Impact on Kidney Function
Notably, the mean eGFR annualized slope was -0.6 (SE, 0.5) mL/min/1.73m2 per year. According to principal investigator Jonathan Barratt, PhD, Mayer Professor of Renal Medicine at the University of Leicester, this indicates a slowing in the loss of kidney function to a level associated with physiological aging. "So, actually, back to almost health for kidneys, and this is in a high-risk group of patients with IgA nephropathy, where, traditionally, we would expect them to lose 5 to 6 mLs of GFR every year. So, really astounding results and something that I certainly didn't think I was going to see in terms of new therapies."

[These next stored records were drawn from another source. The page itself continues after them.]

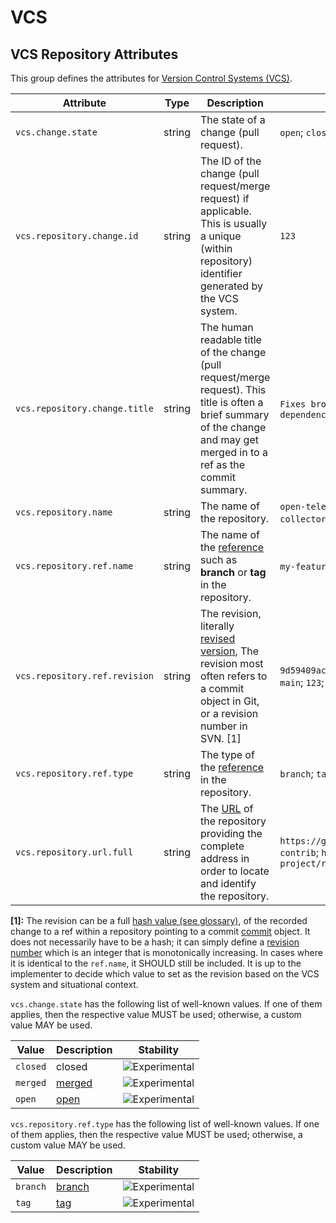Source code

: <!--- Hugo front matter used to generate the website version of this page:
--->

<!-- NOTE: THIS FILE IS AUTOGENERATED. DO NOT EDIT BY HAND. -->
<!-- see templates/registry/markdown/attribute_namespace.md.j2 -->

# VCS

## VCS Repository Attributes

This group defines the attributes for [Version Control Systems (VCS)](https://en.wikipedia.org/wiki/Version_control).

| Attribute                     | Type   | Description                                                                                                                                                                                | Examples                                                                                                                             | Stability                                                        |
| ----------------------------- | ------ | ------------------------------------------------------------------------------------------------------------------------------------------------------------------------------------------ | ------------------------------------------------------------------------------------------------------------------------------------ | ---------------------------------------------------------------- |
| `vcs.change.state`            | string | The state of a change (pull request).                                                                                                                                                      | `open`; `closed`; `merged`                                                                                                           | ![Experimental](https://img.shields.io/badge/-experimental-blue) |
| `vcs.repository.change.id`    | string | The ID of the change (pull request/merge request) if applicable. This is usually a unique (within repository) identifier generated by the VCS system.                                      | `123`                                                                                                                                | ![Experimental](https://img.shields.io/badge/-experimental-blue) |
| `vcs.repository.change.title` | string | The human readable title of the change (pull request/merge request). This title is often a brief summary of the change and may get merged in to a ref as the commit summary.               | `Fixes broken thing`; `feat: add my new feature`; `[chore] update dependency`                                                        | ![Experimental](https://img.shields.io/badge/-experimental-blue) |
| `vcs.repository.name`         | string | The name of the repository.                                                                                                                                                                | `open-telemetry-collector-contrib`; `opentelemetry/open-telemetry-collector-contrib`; `my-org/my-project/my-projects-project`        | ![Experimental](https://img.shields.io/badge/-experimental-blue) |
| `vcs.repository.ref.name`     | string | The name of the [reference](https://git-scm.com/docs/gitglossary#def_ref) such as **branch** or **tag** in the repository.                                                                 | `my-feature-branch`; `tag-1-test`                                                                                                    | ![Experimental](https://img.shields.io/badge/-experimental-blue) |
| `vcs.repository.ref.revision` | string | The revision, literally [revised version](https://www.merriam-webster.com/dictionary/revision), The revision most often refers to a commit object in Git, or a revision number in SVN. [1] | `9d59409acf479dfa0df1aa568182e43e43df8bbe28d60fcf2bc52e30068802cc`; `main`; `123`; `HEAD`                                            | ![Experimental](https://img.shields.io/badge/-experimental-blue) |
| `vcs.repository.ref.type`     | string | The type of the [reference](https://git-scm.com/docs/gitglossary#def_ref) in the repository.                                                                                               | `branch`; `tag`                                                                                                                      | ![Experimental](https://img.shields.io/badge/-experimental-blue) |
| `vcs.repository.url.full`     | string | The [URL](https://en.wikipedia.org/wiki/URL) of the repository providing the complete address in order to locate and identify the repository.                                              | `https://github.com/opentelemetry/open-telemetry-collector-contrib`; `https://gitlab.com/my-org/my-project/my-projects-project/repo` | ![Experimental](https://img.shields.io/badge/-experimental-blue) |

**[1]:** The revision can be a full [hash value (see glossary)](https://nvlpubs.nist.gov/nistpubs/FIPS/NIST.FIPS.186-5.pdf),
of the recorded change to a ref within a repository pointing to a
commit [commit](https://git-scm.com/docs/git-commit) object. It does
not necessarily have to be a hash; it can simply define a
[revision number](https://svnbook.red-bean.com/en/1.7/svn.tour.revs.specifiers.html)
which is an integer that is monotonically increasing. In cases where
it is identical to the `ref.name`, it SHOULD still be included. It is
up to the implementer to decide which value to set as the revision
based on the VCS system and situational context.

`vcs.change.state` has the following list of well-known values. If one of them applies, then the respective value MUST be used; otherwise, a custom value MAY be used.

| Value    | Description                                                                                    | Stability                                                        |
| -------- | ---------------------------------------------------------------------------------------------- | ---------------------------------------------------------------- |
| `closed` | closed                                                                                         | ![Experimental](https://img.shields.io/badge/-experimental-blue) |
| `merged` | [merged](https://git-scm.com/docs/gitglossary#Documentation/gitglossary.txt-aiddeftagatag)     | ![Experimental](https://img.shields.io/badge/-experimental-blue) |
| `open`   | [open](https://git-scm.com/docs/gitglossary#Documentation/gitglossary.txt-aiddefbranchabranch) | ![Experimental](https://img.shields.io/badge/-experimental-blue) |

`vcs.repository.ref.type` has the following list of well-known values. If one of them applies, then the respective value MUST be used; otherwise, a custom value MAY be used.

| Value    | Description                                                                                      | Stability                                                        |
| -------- | ------------------------------------------------------------------------------------------------ | ---------------------------------------------------------------- |
| `branch` | [branch](https://git-scm.com/docs/gitglossary#Documentation/gitglossary.txt-aiddefbranchabranch) | ![Experimental](https://img.shields.io/badge/-experimental-blue) |
| `tag`    | [tag](https://git-scm.com/docs/gitglossary#Documentation/gitglossary.txt-aiddeftagatag)          | ![Experimental](https://img.shields.io/badge/-experimental-blue) |
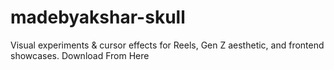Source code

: # madebyakshar-skull
Visual experiments &amp; cursor effects for Reels, Gen Z aesthetic, and frontend showcases.
Download From Here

Trial Design and Patient Population
The phase 2b ORIGIN trial initially enrolled participants from 65 centers across 13 countries, who were administered atacicept or placebo weekly for 36 weeks. Following this, patients entered an open-label extension where all received atacicept 150 mg for an additional 60 weeks. Of the 113 patients who received at least one dose of atacicept, 90% completed the open-label extension. The cohort had a median age of 37 years, with a mean baseline eGFR of 62 mL/min/1.73m2 and a mean UPCR of 1.8 g/g.
Safety Profile
The safety data from the 60-week open-label extension period showed a similar proportion of patients with treatment-emergent adverse events (77%) compared to the atacicept group during the 36-week double-blind period (73%) and the placebo group (82%).
Future Implications
Atacicept is currently under evaluation in a phase 3 trial, ORIGIN. Vera Therapeutics announced the completion of enrollment for this trial in September 2024, with topline results anticipated in Q2 2025. These findings could represent a significant advancement in preventing kidney failure in patients with IgA nephropathy.